Exact reproduction of all the data is needed.

___ RECORDED DATA ___

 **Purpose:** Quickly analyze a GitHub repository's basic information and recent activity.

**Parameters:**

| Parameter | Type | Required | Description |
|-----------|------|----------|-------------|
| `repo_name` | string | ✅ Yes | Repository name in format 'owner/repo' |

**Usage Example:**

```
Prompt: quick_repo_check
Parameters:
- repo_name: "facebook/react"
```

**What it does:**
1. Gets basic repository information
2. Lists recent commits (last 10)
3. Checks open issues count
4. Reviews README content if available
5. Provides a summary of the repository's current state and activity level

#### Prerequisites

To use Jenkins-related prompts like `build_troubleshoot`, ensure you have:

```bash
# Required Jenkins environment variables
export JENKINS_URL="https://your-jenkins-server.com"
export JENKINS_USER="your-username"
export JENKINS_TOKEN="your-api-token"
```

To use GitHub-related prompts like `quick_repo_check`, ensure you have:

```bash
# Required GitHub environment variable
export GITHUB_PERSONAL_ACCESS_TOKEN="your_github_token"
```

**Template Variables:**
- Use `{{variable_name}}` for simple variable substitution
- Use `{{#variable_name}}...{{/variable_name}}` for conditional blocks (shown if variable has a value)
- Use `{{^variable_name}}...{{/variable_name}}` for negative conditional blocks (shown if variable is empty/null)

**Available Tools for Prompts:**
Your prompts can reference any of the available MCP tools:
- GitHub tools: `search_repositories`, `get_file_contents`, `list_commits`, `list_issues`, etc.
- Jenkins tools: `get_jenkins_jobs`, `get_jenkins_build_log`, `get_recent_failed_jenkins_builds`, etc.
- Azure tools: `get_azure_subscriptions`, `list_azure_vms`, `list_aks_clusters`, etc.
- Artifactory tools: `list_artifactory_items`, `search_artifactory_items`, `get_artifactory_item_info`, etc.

___

=== FINISHED EXERCISE ===
 **Purpose:** Quickly analyze a GitHub repository's basic information and recent activity.

**Parameters:**

| Parameter | Type | Required | Description |
|-----------|------|----------|-------------|
| `repo_name` | string | ✅ Yes | Repository name in format 'owner/repo' |

**Usage Example:**

```
Prompt: quick_repo_check
Parameters:
- repo_name: "facebook/react"
```

**What it does:**
1. Gets basic repository information
2. Lists recent commits (last 10)
3. Checks open issues count
4. Reviews README content if available
5. Provides a summary of the repository's current state and activity level

#### Prerequisites

To use Jenkins-related prompts like `build_troubleshoot`, ensure you have:

```bash
# Required Jenkins environment variables
export JENKINS_URL="https://your-jenkins-server.com"
export JENKINS_USER="your-username"
export JENKINS_TOKEN="your-api-token"
```

To use GitHub-related prompts like `quick_repo_check`, ensure you have:

```bash
# Required GitHub environment variable
export GITHUB_PERSONAL_ACCESS_TOKEN="your_github_token"
```

**Template Variables:**
- Use `{{variable_name}}` for simple variable substitution
- Use `{{#variable_name}}...{{/variable_name}}` for conditional blocks (shown if variable has a value)
- Use `{{^variable_name}}...{{/variable_name}}` for negative conditional blocks (shown if variable is empty/null)

**Available Tools for Prompts:**
Your prompts can reference any of the available MCP tools:
- GitHub tools: `search_repositories`, `get_file_contents`, `list_commits`, `list_issues`, etc.
- Jenkins tools: `get_jenkins_jobs`, `get_jenkins_build_log`, `get_recent_failed_jenkins_builds`, etc.
- Azure tools: `get_azure_subscriptions`, `list_azure_vms`, `list_aks_clusters`, etc.
- Artifactory tools: `list_artifactory_items`, `search_artifactory_items`, `get_artifactory_item_info`, etc.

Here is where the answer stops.